« Bien que, à la vérité, s’il avait su que la reddition était si facile, il n’eût peut-être pas continué le combat. »

Lettres mortes de Robert Allison

lettresmortesTitre original : The Letter Bearer
Editions Denoël – 296 pages
Octobre 2014 – 22€
Traduction de Isabelle D. Philippe

Quatrième de couverture :

1942, au beau milieu du désert libyen. Un jeune soldat anglais reprend connaissance, sa moto totalement détruite à quelques mètres de lui. Il a sauté sur une mine et est grièvement blessé. Une musette pleine de lettres gît à ses côtés. Il ne se souvient de rien, ni de qui il est, ni pourquoi il se retrouve dans cet endroit. À la surprise de tous, il se remet peu à peu de ses blessures et occupe sa convalescence à lire les missives. L’une d’entre elles le touche particulièrement : celle qu’un lieutenant, Tuck, a écrite à la femme aimée. Le jour où une tribu de Bédouins attaque le campement, le jeune amnésique saisit l’occasion de changer d’identité et d’endosser celle de Tuck. Il va s’inventer une vie rêvée.

Avis personnel :

Merci aux éditions Denoël pour cette lecture.
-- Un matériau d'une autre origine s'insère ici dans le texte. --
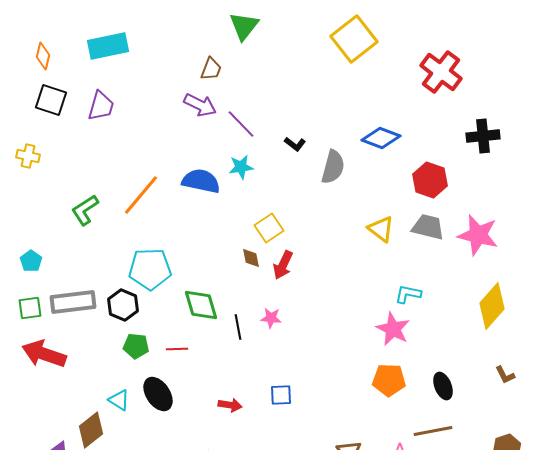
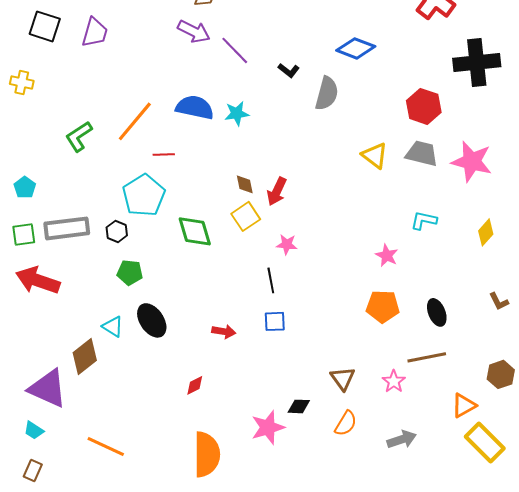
black cross: (483, 136) -> (477, 62), size x1.4
blue diamond: (381, 138) -> (356, 48), moved
cyan star: (241, 167) -> (237, 113), moved
yellow square: (269, 228) -> (246, 216), moved
cyan pentagon: (150, 269) -> (144, 195), turned -30
cyan L-shape: (408, 294) -> (424, 220), moved
black hexagon: (123, 305) -> (117, 231), size x0.7
yellow diamond: (492, 306) -> (486, 232), size x0.6
pink star: (271, 318) -> (287, 244), moved
black line: (238, 327) -> (271, 280), moved
pink star: (393, 329) -> (387, 255), size x0.7
red line: (177, 349) -> (164, 154), moved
Un homme se réveille soudainement au milieu du désert. Blessé, presque mourant, il est recueilli par une bande de déserteurs. Dans un camp de fortune, il se remet lentement même si ses chances de survie semblent faibles. Il apprend à connaître les différents occupants du camp – tous des militaires, ayant quitté leur garnison.Cet homme a tout oublié de son passé, il n’avait plus avec lui qu’une besace avec quelques lettres. Il s’approprie l’identité d’un certain Tuck qui a écrit de belles lettres à une femme très aimée. Mais il ne connaît pas réellement la vérité et ne fait qu’imaginer.

J’ai eu des difficultés à m’immerger dans ce livre. Aucun des personnages ne m’a marqué. Je n’ai pas réussi à m’apitoyer sur le héros ni sur ses compagnons. Les différents éléments se mélangeaient facilement. Je ne peux rien dire sur la fin puisque je n’ai pas terminé ce livre.

En résumé :

Un livre sur la guerre et la vie de déserteurs pendant un certain temps qui ne m’a malheureusement pas intéressé.